I hope I don't butcher this.

But Merabian.

And he kind of came up with a 738 55 percent rule.

So essentially,

The aspects of communication is seven percent is the actual words that you use.

And then 38 percent is the voice or the tone that you use.

And 55 percent is the body language.

Now,

At the time of this recording in this,

You know,

This talk,

It's during a pandemic.

So a lot of things are actually,

You know,

More zoom or virtual.

And so you may not always honestly get to see the body language.

So that's half of that that's being taken out,

You know.

So I want you to go back to some of those questions that we were just talking about,

About developing and maintaining relationships and think about where 55 percent of what contributes to communication in some cases is gone at this point.

Right.

And so I would kind of argue that a lot more of that percentage at this point.

Right.

So again,

At the time that he came up with this,

There was not a pandemic.

There was more interpersonal and in-person.

Record set ::
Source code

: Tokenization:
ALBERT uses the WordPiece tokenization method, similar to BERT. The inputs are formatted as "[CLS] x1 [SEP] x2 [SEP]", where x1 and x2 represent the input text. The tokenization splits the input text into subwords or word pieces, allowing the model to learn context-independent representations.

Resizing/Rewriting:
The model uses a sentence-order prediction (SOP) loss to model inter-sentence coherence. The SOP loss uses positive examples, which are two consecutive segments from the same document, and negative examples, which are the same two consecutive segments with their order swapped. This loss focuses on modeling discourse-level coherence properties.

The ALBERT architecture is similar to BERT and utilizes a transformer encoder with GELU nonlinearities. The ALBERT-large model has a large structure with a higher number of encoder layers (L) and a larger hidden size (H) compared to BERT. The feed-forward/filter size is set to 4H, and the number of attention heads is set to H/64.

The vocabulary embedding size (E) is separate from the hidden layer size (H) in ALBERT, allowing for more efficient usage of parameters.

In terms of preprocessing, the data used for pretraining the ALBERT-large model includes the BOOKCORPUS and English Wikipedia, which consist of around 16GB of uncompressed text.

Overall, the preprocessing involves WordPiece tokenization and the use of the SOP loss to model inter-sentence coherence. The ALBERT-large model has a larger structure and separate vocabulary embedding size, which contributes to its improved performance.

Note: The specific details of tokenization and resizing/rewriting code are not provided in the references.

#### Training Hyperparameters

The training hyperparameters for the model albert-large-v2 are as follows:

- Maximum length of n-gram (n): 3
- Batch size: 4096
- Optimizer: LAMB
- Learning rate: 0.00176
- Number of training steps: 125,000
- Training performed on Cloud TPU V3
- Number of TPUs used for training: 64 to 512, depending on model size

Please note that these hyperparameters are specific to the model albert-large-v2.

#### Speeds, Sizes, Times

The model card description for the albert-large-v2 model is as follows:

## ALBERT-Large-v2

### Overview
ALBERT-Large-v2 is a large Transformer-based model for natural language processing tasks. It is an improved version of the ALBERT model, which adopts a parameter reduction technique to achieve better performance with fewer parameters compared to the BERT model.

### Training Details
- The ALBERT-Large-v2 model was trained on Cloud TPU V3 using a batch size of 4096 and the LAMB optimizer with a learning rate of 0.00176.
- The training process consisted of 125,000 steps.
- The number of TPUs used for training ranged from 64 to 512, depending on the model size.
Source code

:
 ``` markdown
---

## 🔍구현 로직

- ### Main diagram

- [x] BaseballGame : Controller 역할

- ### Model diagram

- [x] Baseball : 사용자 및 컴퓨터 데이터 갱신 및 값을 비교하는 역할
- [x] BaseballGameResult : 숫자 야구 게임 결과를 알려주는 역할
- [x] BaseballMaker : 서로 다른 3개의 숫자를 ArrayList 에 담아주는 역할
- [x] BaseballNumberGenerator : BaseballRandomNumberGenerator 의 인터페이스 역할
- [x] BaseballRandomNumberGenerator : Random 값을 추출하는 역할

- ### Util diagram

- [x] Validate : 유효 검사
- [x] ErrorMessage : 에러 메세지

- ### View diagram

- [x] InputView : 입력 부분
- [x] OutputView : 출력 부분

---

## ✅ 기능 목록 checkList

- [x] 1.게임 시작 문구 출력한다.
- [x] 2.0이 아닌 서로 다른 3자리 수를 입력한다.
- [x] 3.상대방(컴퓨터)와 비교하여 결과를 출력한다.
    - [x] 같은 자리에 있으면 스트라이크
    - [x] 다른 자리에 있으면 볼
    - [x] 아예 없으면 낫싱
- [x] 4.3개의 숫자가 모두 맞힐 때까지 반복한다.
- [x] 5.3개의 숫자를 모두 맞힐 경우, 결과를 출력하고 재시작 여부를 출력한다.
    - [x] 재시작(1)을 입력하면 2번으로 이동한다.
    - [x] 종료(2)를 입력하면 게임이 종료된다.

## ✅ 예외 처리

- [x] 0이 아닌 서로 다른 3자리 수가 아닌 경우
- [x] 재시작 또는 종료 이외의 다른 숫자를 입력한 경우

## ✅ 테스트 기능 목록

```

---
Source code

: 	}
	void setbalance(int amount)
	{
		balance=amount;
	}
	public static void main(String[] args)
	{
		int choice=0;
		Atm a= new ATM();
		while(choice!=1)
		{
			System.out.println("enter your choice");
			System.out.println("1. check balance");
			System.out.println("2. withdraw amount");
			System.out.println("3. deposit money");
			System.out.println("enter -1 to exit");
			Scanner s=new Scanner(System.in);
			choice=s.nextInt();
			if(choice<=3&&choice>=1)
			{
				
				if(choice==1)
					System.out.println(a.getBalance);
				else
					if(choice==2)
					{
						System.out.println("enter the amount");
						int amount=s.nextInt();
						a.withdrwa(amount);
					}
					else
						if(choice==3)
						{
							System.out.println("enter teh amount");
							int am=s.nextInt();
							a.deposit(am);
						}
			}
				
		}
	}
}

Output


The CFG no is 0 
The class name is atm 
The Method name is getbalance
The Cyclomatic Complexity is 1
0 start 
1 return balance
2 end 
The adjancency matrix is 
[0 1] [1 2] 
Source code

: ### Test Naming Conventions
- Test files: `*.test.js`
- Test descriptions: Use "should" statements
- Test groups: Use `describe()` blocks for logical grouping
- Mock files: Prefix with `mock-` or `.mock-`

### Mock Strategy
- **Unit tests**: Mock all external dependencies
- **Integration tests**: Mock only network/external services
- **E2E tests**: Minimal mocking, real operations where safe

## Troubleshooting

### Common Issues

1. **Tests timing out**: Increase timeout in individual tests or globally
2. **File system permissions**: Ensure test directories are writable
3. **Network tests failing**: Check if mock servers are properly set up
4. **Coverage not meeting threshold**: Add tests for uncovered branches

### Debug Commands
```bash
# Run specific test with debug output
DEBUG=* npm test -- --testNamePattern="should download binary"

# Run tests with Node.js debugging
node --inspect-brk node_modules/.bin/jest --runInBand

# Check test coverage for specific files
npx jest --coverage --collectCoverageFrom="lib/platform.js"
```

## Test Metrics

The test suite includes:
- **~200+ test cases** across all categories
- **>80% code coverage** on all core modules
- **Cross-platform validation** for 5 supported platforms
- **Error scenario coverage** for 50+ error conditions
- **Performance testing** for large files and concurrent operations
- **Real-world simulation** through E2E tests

Your tasks ::
1. In the talk transcript, what share of communication is attributed to body language?
2. Please extend the talk transcript, picking up right after its final sentence and keeping the speaker's voice.
You can complete the tasks without the records.

Responses per task ::
1. 55 percent.

2.
But now we've got this other aspect.

And I wouldn't say the whole 55 is gone,

But there's definitely a big chunk of it that might be moving more to voice and tone and particularly spoken word,

You know.

And I would say textual word as well.

So emails,

Text,

That sort of thing.

I have a friend who used to tell me,

You know,

Words mean things.

And I also recently just finished Alicia Keys,

More myself,

Her book.

And she really talks about the power of words.

Right.

And we talked about manifestation and thoughts.

And it's what power you give it.

Right.

So I could flippantly say,

You know,

Oh,

I want to eat chicken.

Well,

I'm a vegetarian.

I'm not actually going to eat chicken.

Right.

So in that particular way that,

You know,

Those words don't really have a whole lot of power.

That's not really a word that's super arbitrary.

But words do mean things.

Right.

And there's a context and a relational framework that goes into all of these things.

And I'm hoping in the future I can talk a little bit more about ACT,

Acceptance and commitment therapy,

Which really goes into it's based off relational frame theory,

Which is kind of those network of words and relations to words.

Right.

And so we all might have a different relation to words like,

You know,

For example,

If I say tomato soup,

You know,

That could have a personal connotation for someone like,

You know,

Maybe their mom made them tomato soup forever.

And when they were sick or maybe someone else,

They threw up tomato soup one time.

And so,

Like,

Tomato soup would be aversive to them.

Right.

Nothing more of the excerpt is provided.